[Selected extract Boundary: Start]
In a normal day, in a normal season on the Seven Lake Road, just north of the town of Bariloche, you would follow the road that brought you to overlooks of lakes that were the deepest blue you could imagine. Around 200 meters deep and one large enough that the prevailing winds provided ocean like waves, the blueness of the water indicated a unique habitat devoid of life in its upper regions.

The truth is that for about the top 30 meters of water in the lakes, life can’t live. There is too much sun. You might think it’s a good idea to bake to your crispiest brown under the hottest sun but most of life knows better. Even tiny microbes retreat to water depths where the light that reaches them is more kind in its potential to offer energy but not destroy while its doing so.

We talked a lot about this as we viewed the lakes and as we stopped at the largest, Nahuel Huapi, Esteban, the leader of this little group this week, walked over to me and explained. (Esteban is a senior scientist at Centro Regional Universitario Bariloche.)

“The matter of underwater light is: surface irradiance (just below the surface) is about 1700-1900 µmol Photons m-2 s-1, so then 1 % is 17-19 µmol m-2 s-1, and this is in Nahuel Huapi at a depth of about 45 m. In my desk where I work daily the irradiance is 4-8 µmol m-2 s-1, so there is more light at 45 m than in my desk,” says Esteban.
[Selected extract Boundary: End]
[Study material Boundary: Start]
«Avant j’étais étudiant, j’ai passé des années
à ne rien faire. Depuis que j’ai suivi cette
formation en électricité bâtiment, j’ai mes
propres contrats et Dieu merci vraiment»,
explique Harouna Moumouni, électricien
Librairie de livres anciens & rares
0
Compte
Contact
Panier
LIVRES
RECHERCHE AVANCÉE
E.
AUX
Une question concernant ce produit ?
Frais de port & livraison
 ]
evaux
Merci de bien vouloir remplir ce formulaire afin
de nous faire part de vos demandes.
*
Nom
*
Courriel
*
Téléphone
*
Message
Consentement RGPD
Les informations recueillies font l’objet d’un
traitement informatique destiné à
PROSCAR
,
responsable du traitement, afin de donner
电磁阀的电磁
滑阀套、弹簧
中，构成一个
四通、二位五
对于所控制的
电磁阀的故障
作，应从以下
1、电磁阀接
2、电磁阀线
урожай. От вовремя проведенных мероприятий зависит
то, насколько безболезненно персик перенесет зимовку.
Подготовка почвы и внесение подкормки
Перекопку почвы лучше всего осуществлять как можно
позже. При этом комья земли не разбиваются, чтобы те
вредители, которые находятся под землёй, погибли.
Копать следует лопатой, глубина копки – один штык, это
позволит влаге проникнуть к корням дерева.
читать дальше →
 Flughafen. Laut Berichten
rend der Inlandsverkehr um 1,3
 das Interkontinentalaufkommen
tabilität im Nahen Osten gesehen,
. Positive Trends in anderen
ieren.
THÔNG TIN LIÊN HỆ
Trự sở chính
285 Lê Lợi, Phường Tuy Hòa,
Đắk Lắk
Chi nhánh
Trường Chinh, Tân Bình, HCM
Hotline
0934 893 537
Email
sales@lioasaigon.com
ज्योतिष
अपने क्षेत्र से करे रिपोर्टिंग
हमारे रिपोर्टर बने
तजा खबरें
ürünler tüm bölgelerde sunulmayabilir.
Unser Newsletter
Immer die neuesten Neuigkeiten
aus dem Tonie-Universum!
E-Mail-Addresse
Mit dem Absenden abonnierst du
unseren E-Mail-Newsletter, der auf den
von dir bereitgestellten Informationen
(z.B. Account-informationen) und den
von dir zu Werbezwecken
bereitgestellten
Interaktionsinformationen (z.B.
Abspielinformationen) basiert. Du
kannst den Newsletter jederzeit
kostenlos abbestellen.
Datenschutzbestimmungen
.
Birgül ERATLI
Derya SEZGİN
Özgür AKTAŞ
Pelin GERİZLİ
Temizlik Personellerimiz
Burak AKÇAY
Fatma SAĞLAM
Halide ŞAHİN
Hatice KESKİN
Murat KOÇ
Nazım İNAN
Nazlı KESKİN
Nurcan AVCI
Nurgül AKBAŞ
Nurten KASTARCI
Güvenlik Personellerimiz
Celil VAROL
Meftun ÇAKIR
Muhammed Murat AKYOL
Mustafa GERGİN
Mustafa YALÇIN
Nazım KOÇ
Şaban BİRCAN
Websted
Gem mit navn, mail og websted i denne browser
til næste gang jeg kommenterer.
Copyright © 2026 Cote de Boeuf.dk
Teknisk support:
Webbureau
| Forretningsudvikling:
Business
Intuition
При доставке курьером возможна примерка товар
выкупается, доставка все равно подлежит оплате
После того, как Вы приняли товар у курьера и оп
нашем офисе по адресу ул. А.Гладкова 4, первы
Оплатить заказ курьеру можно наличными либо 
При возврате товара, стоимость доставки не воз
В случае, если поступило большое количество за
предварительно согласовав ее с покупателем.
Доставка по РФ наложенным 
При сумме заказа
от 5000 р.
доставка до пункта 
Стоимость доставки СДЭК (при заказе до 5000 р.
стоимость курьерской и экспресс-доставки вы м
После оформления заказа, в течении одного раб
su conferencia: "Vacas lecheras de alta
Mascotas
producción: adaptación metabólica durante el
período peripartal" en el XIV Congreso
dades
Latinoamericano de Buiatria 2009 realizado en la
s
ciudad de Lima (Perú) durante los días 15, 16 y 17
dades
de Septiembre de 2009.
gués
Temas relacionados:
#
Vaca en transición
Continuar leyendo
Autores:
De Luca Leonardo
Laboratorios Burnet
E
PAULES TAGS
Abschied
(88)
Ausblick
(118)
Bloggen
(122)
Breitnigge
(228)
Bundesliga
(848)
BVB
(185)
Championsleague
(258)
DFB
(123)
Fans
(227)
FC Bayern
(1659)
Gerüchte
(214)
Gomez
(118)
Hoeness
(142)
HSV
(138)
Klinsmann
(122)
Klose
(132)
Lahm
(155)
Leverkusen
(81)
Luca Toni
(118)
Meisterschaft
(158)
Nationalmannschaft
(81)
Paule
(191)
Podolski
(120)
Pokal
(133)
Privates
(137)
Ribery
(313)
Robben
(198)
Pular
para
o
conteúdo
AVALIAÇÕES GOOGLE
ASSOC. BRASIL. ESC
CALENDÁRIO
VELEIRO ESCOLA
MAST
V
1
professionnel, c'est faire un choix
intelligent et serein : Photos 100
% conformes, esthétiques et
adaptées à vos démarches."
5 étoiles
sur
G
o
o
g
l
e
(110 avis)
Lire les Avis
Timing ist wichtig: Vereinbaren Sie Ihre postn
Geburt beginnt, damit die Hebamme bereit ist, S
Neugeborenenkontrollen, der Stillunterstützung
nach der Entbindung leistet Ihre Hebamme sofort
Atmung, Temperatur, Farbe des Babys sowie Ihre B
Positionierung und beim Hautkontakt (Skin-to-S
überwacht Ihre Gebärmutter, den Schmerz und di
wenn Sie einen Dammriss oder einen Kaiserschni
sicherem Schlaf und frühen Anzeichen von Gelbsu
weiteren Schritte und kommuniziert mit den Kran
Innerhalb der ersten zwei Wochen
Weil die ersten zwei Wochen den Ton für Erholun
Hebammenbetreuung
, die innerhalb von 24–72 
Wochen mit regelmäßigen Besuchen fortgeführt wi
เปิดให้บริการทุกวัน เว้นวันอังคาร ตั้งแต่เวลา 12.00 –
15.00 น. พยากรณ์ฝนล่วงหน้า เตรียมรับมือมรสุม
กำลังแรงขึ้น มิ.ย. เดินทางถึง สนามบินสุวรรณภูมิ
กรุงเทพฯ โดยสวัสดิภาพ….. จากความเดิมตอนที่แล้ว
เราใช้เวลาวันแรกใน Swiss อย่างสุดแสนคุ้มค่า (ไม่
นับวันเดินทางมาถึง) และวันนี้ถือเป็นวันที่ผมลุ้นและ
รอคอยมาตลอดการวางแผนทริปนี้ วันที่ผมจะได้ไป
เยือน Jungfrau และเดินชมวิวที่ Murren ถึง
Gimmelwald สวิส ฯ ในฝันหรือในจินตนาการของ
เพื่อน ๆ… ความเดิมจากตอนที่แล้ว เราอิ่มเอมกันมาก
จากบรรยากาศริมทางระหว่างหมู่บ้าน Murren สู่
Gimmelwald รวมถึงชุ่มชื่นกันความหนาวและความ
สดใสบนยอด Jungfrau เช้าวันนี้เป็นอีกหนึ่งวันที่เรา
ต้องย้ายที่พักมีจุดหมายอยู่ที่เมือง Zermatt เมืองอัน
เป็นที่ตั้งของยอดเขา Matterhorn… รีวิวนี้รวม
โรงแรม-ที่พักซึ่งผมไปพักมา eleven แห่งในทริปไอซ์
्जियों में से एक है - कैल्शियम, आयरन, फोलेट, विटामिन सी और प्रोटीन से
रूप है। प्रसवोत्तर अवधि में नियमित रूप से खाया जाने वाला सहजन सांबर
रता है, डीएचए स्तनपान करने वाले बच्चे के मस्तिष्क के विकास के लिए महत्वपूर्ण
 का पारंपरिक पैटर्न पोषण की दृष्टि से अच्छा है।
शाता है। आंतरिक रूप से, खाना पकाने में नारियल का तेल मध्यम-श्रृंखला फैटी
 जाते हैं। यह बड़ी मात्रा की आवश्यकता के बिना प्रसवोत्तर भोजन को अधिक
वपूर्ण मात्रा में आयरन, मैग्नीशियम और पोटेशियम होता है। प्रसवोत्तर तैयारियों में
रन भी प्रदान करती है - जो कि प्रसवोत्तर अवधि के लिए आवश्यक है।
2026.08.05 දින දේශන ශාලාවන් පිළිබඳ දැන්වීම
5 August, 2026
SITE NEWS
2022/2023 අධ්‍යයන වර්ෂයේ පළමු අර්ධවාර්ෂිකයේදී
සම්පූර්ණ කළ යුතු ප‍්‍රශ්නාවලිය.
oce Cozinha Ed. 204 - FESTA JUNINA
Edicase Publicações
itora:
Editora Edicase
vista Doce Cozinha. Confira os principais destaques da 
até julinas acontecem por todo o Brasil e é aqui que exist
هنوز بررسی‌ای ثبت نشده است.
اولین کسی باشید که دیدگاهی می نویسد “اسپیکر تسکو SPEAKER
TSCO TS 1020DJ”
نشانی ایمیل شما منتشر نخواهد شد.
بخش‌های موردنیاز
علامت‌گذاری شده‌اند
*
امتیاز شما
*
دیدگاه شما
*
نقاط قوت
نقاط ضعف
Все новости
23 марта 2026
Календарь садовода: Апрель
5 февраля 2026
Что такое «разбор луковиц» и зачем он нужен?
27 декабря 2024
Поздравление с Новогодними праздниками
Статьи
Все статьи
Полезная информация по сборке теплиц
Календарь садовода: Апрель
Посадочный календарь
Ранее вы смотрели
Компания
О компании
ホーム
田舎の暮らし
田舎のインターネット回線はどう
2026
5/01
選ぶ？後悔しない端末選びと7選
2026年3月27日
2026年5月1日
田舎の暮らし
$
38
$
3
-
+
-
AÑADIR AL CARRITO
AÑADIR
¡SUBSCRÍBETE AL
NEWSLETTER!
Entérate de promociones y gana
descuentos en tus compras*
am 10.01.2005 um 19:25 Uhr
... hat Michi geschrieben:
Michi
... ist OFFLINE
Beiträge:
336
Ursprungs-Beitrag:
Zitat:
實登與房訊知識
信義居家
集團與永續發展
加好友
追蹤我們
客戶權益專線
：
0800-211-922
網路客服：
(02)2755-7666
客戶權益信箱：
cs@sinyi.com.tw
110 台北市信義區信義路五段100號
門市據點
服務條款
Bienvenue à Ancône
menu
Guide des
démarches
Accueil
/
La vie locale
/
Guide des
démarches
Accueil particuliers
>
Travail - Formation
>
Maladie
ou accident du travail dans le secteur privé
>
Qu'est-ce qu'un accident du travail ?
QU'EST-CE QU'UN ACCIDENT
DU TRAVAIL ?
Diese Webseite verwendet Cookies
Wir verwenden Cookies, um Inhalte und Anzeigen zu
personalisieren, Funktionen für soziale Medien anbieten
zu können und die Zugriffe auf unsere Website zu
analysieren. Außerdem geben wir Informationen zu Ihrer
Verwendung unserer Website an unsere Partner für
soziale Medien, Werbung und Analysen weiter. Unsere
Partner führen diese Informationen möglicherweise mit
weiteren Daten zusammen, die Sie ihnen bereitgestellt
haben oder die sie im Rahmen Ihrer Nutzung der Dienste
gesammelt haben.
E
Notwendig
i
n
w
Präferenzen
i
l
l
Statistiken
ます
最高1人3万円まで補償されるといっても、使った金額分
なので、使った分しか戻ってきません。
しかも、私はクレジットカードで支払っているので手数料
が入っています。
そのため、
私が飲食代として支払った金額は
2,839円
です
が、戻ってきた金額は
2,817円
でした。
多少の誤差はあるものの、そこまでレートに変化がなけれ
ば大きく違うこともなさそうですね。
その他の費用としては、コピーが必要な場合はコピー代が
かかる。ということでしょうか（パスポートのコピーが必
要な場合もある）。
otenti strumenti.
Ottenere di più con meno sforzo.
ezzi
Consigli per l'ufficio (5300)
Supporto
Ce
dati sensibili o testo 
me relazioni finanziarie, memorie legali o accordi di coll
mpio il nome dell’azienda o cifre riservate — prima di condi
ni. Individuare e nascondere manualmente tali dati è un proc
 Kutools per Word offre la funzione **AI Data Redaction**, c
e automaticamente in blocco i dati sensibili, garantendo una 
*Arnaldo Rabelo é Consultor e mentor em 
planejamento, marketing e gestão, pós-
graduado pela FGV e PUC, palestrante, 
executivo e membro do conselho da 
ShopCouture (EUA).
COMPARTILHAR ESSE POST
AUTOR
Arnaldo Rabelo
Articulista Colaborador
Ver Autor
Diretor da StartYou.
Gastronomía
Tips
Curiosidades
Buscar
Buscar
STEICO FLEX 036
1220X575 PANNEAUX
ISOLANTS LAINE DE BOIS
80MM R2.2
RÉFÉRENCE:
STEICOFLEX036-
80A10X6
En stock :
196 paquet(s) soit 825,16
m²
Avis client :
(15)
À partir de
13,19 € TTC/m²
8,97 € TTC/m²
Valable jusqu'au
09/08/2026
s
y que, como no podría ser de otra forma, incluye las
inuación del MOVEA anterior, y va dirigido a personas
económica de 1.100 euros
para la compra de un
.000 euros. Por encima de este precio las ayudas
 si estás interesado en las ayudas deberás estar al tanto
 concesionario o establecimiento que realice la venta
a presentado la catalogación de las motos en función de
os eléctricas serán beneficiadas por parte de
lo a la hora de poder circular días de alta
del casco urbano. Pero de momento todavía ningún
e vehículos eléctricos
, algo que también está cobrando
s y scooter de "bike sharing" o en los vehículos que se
[Study material Boundary: End]
Task list
- 1) Reproduce the passage on the Bariloche lakes word for word, starting with "In a normal day, in" and going on through "its upper regions.".
- 2) In one to three sentences, explain why the passage on the Bariloche lakes says life can't live in roughly the top 30 meters of the lake water.
The records aren't needed for any of this work.

Solutions
- 1)
In a normal day, in a normal season on the Seven Lake Road, just north of the town of Bariloche, you would follow the road that brought you to overlooks of lakes that were the deepest blue you could imagine. Around 200 meters deep and one large enough that the prevailing winds provided ocean like waves, the blueness of the water indicated a unique habitat devoid of life in its upper regions.

- 2) There is too much sun in that upper layer. Even tiny microbes retreat to deeper water, where the light can still give them energy without destroying them.